Proper hazard identification has become progressively more difficult to achieve, as witnessed by several major accidents that took place in Europe, such as the Ammonium Nitrate explosion at Toulouse (2001) and the vapour cloud explosion at Buncefield (2005), whose accident scenarios were not considered by their site safety case. Furthermore, the rapid renewal in the industrial technology has brought about the need to upgrade hazard identification methodologies. Accident scenarios of emerging technologies, which are not still properly identified, may remain unidentified until they take place for the first time.
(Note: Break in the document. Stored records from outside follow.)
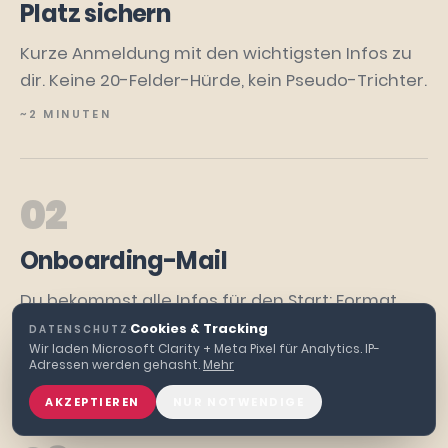
Platz sichern
Kurze Anmeldung mit den wichtigsten Infos zu
dir. Keine 20-Felder-Hürde, kein Pseudo-Trichter.
~2 MINUTEN
02
Onboarding-Mail
Du bekommst alle Infos für den Start: Format,
Zugang, was du brauchst, was dich erwartet.
Cookies & Tracking
DATENSCHUTZ
·
Wir laden Microsoft Clarity + Meta Pixel für Analytics. IP-
DIREKT NACH BESTÄTIGUNG
Adressen werden gehasht.
Mehr
AKZEPTIEREN
NUR NOTWENDIGE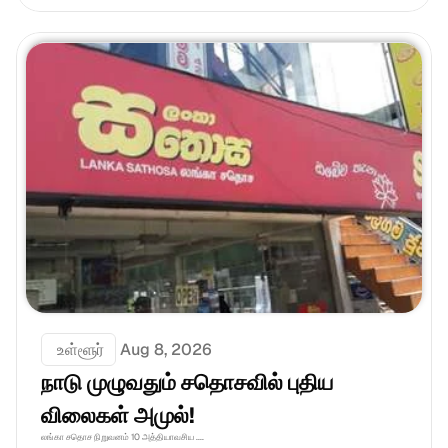
 உள்ளூர்
Aug 8, 2026
நாடு முழுவதும் சதொசவில் புதிய 
விலைகள் அமுல்!
லங்கா சதொச நிறுவனம் 10 அத்தியாவசிய ....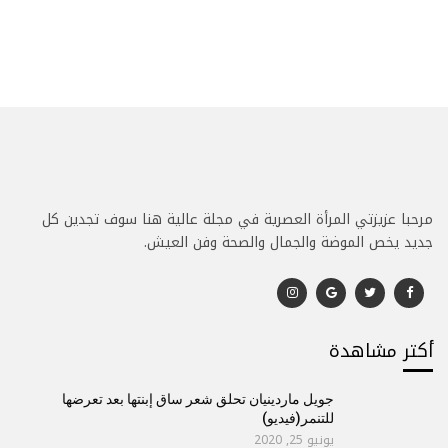
مرحبا عزيزتي المرأة العصرية في مجلة عالية هنا سوف تجدين كل
جديد يخص الموضة والجمال والصحة وفن العيش.
أكتر مشاهدة
جويل ماردينيان تحلق شعر ساق إبنتها بعد تعرضها
للتنمر(فيديو)
يونيو 25, 2020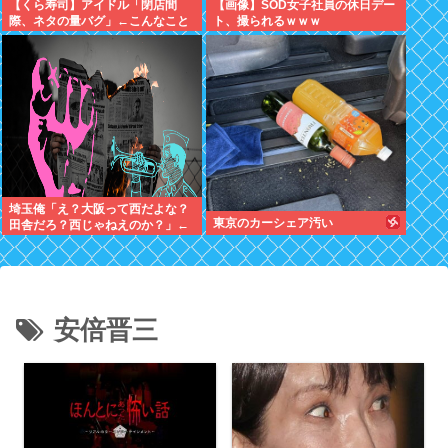
【くら寿司】アイドル「閉店間
【画像】SOD女子社員の休日デー
際、ネタの量バグ」←こんなこと
ト、撮られるｗｗｗ
あるの？
埼玉俺「え？大阪って西だよな？
東京のカーシェア汚い
田舎だろ？西じゃねえのか？」←
これさぁ
安倍晋三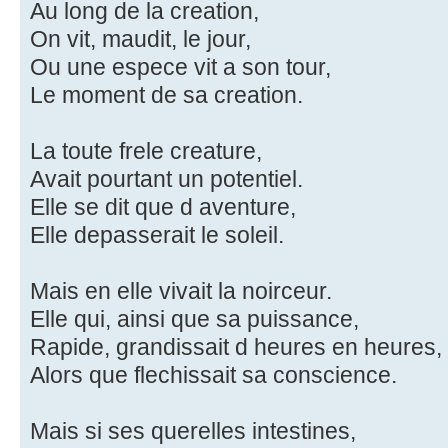
Au long de la creation,
On vit, maudit, le jour,
Ou une espece vit a son tour,
Le moment de sa creation.
La toute frele creature,
Avait pourtant un potentiel.
Elle se dit que d aventure,
Elle depasserait le soleil.
Mais en elle vivait la noirceur.
Elle qui, ainsi que sa puissance,
Rapide, grandissait d heures en heures,
Alors que flechissait sa conscience.
Mais si ses querelles intestines,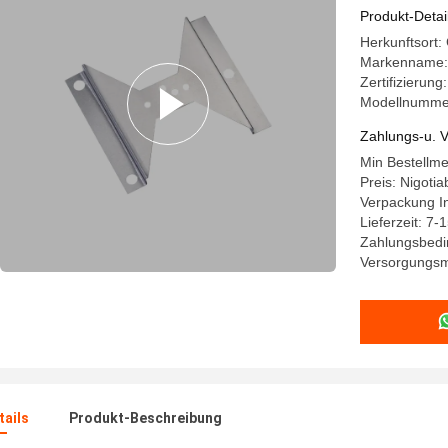
Produkt-Detai
Herkunftsort
Markenname:
Zertifizieru
Modellnumme
Zahlungs-u. V
Min Bestellm
Preis: Nigotia
Verpackung I
Lieferzeit: 7-
Zahlungsbedin
Versorgungsm
ails
Produkt-Beschreibung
The consideration of atypical scenarios deviating from normal expectations of unwanted events or worst case reference scenarios is thus extremely challenging. A specific method named Dynamic Procedure for Atypical Scenarios Identification (DyPASI) was developed as a complementary tool to bow-tie identification techniques. The main aim of the methodology is to provide an easier but comprehensive hazard identification of the industrial process analysed, by systematizing information from early signals of risk related to past events, near misses and inherent studies. DyPASI was validated on the two examples of new and emerging technologies: Liquefied Natural Gas regasification and Carbon Capture and Storage. The study broadened the knowledge on the related emerging risks and, at the same time, demonstrated that DyPASI is a valuable tool to obtain a complete and updated overview of potential hazards. Moreover, in order to tackle underlying accident causes of atypical events, three methods for the development of early warning indicators were assessed: the Resilience-based Early Warning Indicator (REWI) method, the Dual Assurance method and the Emerging Risk Key Performance Indicator method. REWI was found to be the most complementary and effective of the three, demonstrating that its synergy with DyPASI would be an adequate strategy to improve hazard identification methodologies towards the capture of atypical accident scenarios.